The majority of this court suggests that a different result is warranted on the theory that the question whether full sprinklerization was necessary was not properly before the board. Apparently this is based on the belief that the only function of the board at that hearing was to determine whether some modification of the certificate of occupancy was necessary, without determining what modification. Then, presumably, it would be for the commissioner to make such a determination subsequent to the board granting him permission to modify the certificate in, apparently, some manner completely unknown to the board. Assuming arguendo that this rather convoluted procedure does express the proper interrelationship of the board and the commissioner, then it would appear certain that after the commissioner issued the order requiring full sprinklerization, it was necessary for petitioner, if it wished to challenge that order, to follow the appropriate route of administrative review by taking an appeal to the board.

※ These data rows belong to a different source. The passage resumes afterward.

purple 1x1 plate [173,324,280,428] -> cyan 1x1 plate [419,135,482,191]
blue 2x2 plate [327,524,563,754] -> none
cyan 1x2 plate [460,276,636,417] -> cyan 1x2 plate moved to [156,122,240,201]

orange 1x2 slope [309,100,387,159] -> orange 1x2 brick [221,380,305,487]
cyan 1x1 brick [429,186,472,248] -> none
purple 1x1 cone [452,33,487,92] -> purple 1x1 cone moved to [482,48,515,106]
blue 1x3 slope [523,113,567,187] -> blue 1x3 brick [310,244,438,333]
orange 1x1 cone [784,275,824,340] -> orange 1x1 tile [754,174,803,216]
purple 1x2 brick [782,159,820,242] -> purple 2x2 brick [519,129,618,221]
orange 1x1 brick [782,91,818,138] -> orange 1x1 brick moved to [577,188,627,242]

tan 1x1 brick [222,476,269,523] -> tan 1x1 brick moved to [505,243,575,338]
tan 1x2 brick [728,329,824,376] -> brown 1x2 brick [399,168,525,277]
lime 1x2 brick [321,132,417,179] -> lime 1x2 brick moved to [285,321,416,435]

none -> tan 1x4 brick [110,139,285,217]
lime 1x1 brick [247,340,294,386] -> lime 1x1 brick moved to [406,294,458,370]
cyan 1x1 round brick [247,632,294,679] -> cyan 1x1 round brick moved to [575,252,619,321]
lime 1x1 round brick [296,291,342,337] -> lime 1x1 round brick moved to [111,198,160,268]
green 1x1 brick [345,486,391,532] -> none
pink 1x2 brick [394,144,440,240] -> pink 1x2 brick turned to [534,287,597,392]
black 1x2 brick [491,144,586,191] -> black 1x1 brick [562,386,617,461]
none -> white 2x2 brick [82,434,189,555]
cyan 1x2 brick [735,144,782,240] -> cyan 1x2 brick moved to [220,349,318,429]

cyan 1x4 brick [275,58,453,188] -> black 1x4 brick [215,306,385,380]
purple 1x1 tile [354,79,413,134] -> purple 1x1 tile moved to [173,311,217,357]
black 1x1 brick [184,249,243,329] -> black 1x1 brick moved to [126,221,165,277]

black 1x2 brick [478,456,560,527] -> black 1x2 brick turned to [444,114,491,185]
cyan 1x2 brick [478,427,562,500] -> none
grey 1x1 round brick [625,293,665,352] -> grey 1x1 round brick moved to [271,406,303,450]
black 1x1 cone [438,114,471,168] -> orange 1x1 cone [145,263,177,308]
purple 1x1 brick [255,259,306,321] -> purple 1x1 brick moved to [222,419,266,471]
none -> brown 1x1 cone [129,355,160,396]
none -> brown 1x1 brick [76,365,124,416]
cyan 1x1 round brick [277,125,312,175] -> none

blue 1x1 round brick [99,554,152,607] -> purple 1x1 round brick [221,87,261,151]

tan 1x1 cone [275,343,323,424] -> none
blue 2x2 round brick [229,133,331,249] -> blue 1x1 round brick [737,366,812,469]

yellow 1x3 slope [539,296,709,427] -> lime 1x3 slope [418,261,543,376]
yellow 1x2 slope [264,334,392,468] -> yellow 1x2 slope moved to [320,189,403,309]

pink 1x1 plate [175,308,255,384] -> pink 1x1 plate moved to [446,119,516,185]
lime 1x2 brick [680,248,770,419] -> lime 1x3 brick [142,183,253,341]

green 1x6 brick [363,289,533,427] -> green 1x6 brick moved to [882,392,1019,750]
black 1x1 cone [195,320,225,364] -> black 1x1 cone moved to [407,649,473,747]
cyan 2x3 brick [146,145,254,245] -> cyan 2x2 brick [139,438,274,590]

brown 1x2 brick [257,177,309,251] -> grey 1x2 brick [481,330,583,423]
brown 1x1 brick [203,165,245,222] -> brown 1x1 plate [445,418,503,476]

Having failed to do so, and thus having precluded consideration of its claims by the board, the group best equipped to deal with them, petitioner should be precluded from now seeking, as the majority candidly admits, to assert those claims for the first time in this proceeding. In either case the result is the same. Either petitioner had an opportunity to present its claims to the board at the hearing, *701and failed to do so, or petitioner failed to appeal to the board from the order of the commissioner requiring full sprinklerization; in either case, petitioner is precluded from now asserting those claims in court.
When all is said and done, the simple fact remains that petitioner owns and is operating an unsafe office building. The danger is a real one; at any time the building could catch fire and in that case there would simply be insufficient means of escape for persons trapped in the building. In such a case I cannot countenance this court’s decision to reward petitioner’s delaying tactics and to overlook its failure to have made its objections in the proper forum at the proper time. Accordingly, I vote to affirm the order appealed from.
Judges Jasen, Jones and Wachtler concur with Judge Fuchsberg; Judge Gabrielu dissents and votes to affirm in a separate opinion in which Chief Judge Cooke concurs.
Order reversed, with costs, and the matter remitted to Supreme Court, New York County, for a hearing in accordance with the opinion herein.